Could you restate the entries word for word, without the images?

Top of Supplied entries

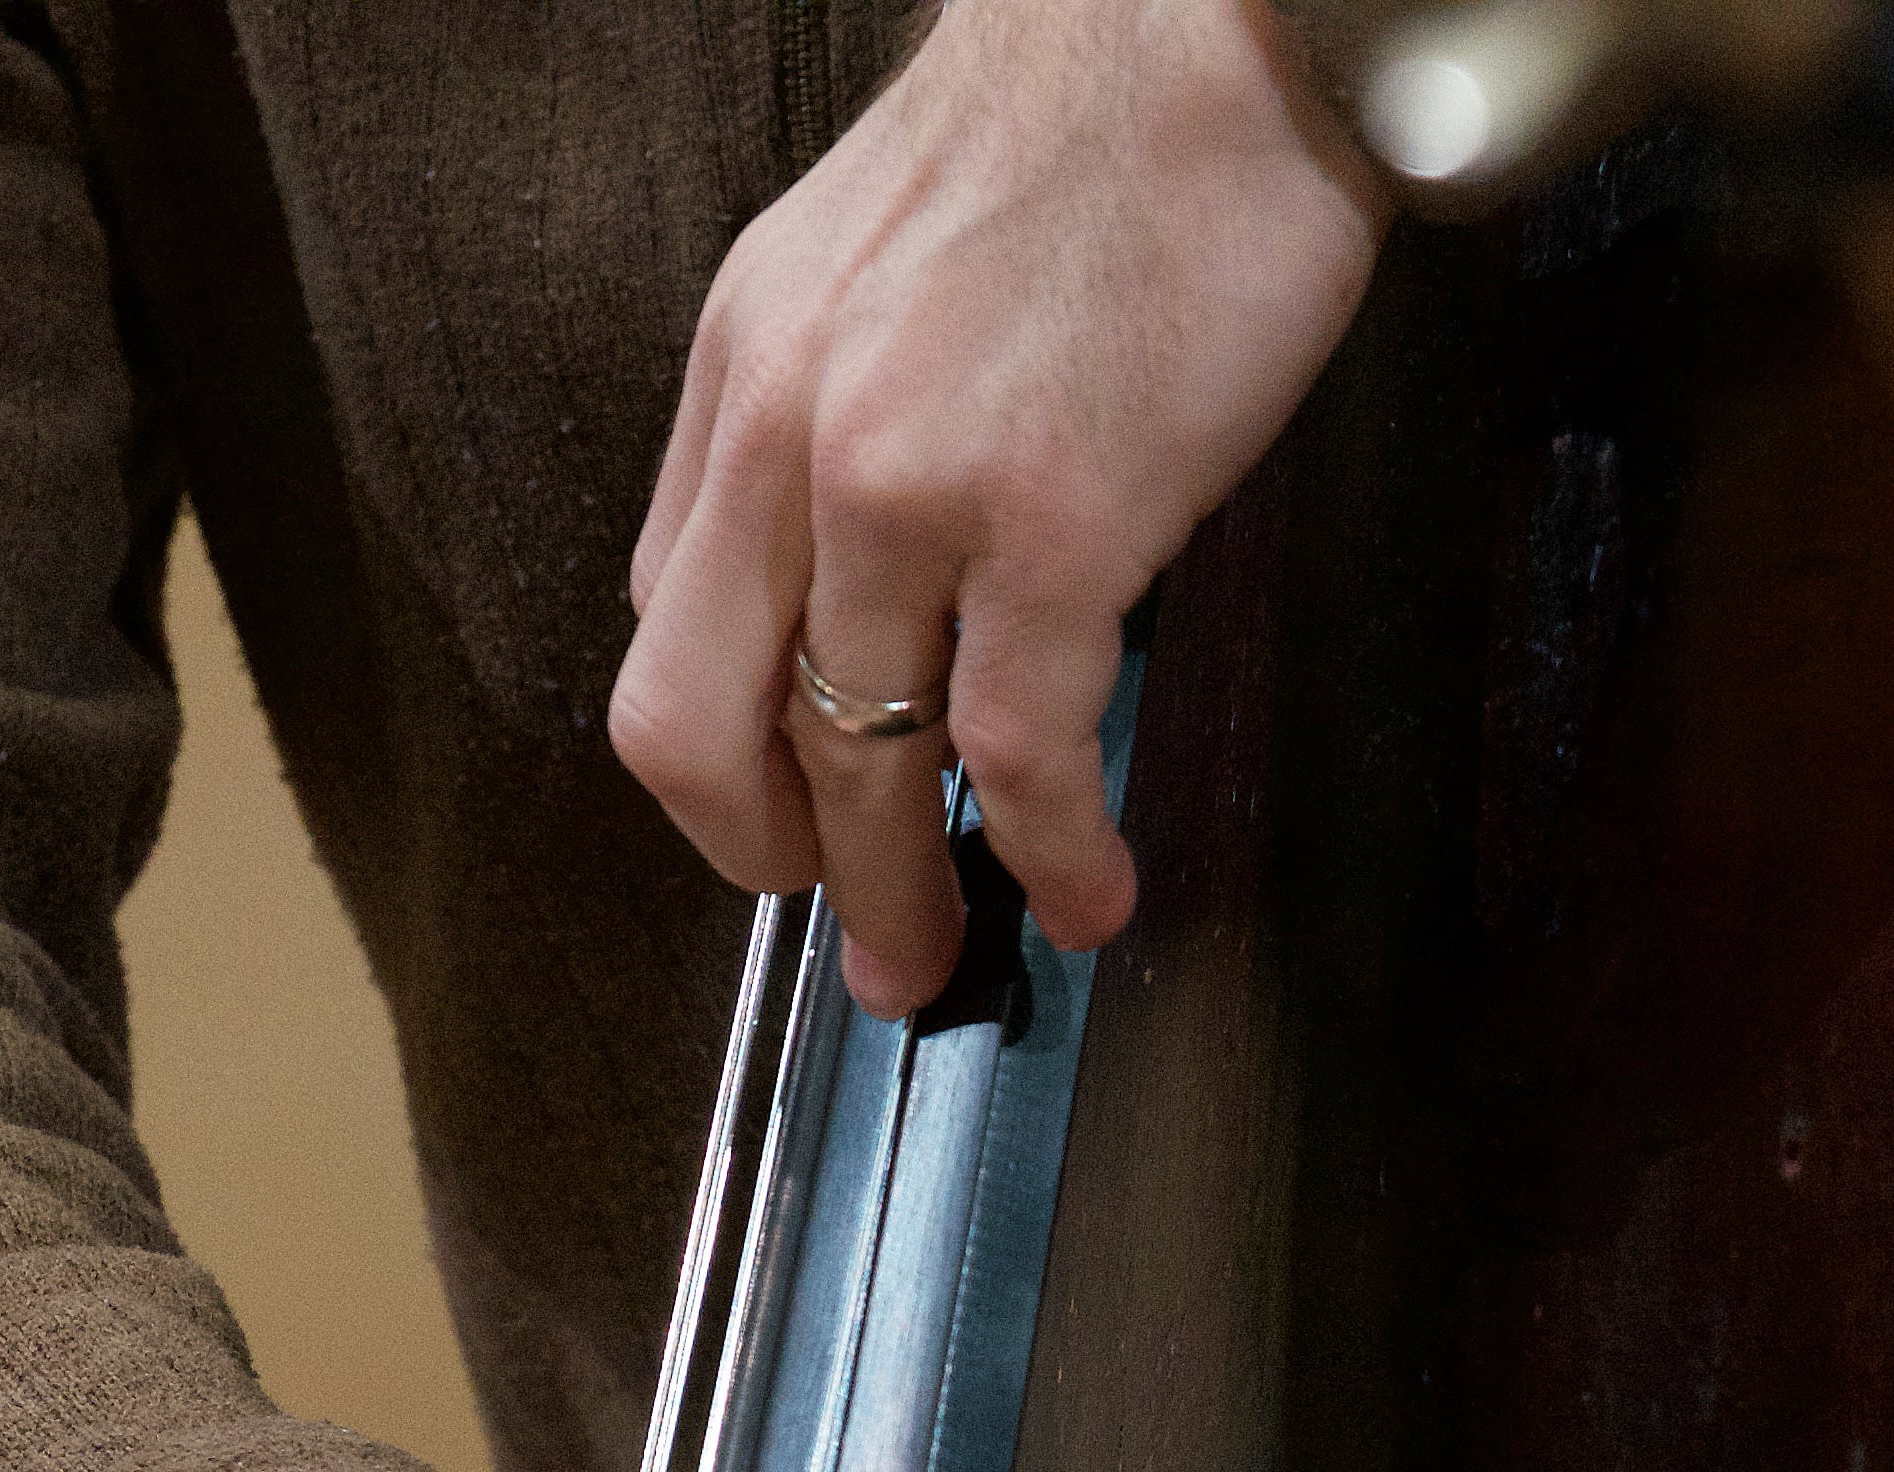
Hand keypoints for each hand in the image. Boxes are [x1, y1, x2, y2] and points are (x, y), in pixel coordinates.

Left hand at [613, 0, 1385, 1018]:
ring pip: (854, 764)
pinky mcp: (1048, 525)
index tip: (788, 810)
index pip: (677, 618)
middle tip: (843, 926)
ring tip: (944, 956)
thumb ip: (850, 407)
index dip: (728, 750)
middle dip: (768, 865)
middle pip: (703, 728)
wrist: (1216, 26)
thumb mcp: (882, 257)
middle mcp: (790, 434)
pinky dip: (1046, 853)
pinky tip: (1083, 892)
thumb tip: (892, 560)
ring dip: (900, 897)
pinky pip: (1014, 749)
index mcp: (746, 369)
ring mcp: (906, 488)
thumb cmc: (1101, 125)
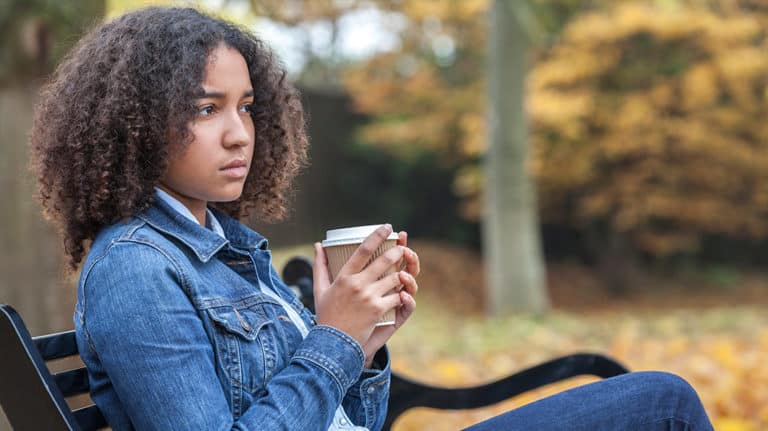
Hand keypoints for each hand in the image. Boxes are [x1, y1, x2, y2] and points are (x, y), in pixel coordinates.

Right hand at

Bottom of Supplied entries

Output of the task
Hand keypoints for each hand in the image. Boxes are [x1, y1, x2, y2] and points are (x, y), in pixel coordinates.

Left hand at [613, 0, 1385, 1018]:
ring pip: (854, 764)
pinky mcp: (1048, 525)
index tip: (788, 810)
index pip: (677, 618)
middle tip: (843, 926)
ring tip: (944, 956)
thumb ip: (850, 407)
index dip: (728, 750)
middle dip: (768, 865)
middle pip: (703, 728)
wrist: (1216, 26)
thumb mcp: (882, 257)
middle mcp: (790, 434)
pinky dip: (1046, 853)
pinky tip: (1083, 892)
thumb tip: (892, 560)
ring dip: (900, 897)
pinky pip: (1014, 749)
index mcp: (746, 369)
ring mcp: (906, 488)
thumb cmc: (1101, 125)
Hand keypoints for each hand in the image. Boxes are [x1, y1, x2, y2] and points are (x, y), in pixel coordinates.

Right hand at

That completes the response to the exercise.